## DATA UNDER STUDY
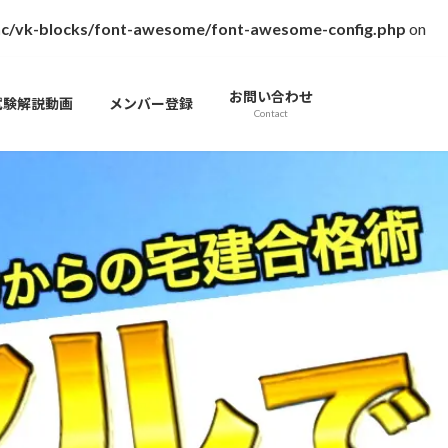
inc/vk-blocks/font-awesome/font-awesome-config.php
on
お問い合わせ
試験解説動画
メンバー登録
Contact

## EXERCISE BRIEF
Copy out the text under each item line for line, leaving out the pictures.

## YOUR SOLUTION
inc/vk-blocks/font-awesome/font-awesome-config.php
on
お問い合わせ
試験解説動画
メンバー登録
Contact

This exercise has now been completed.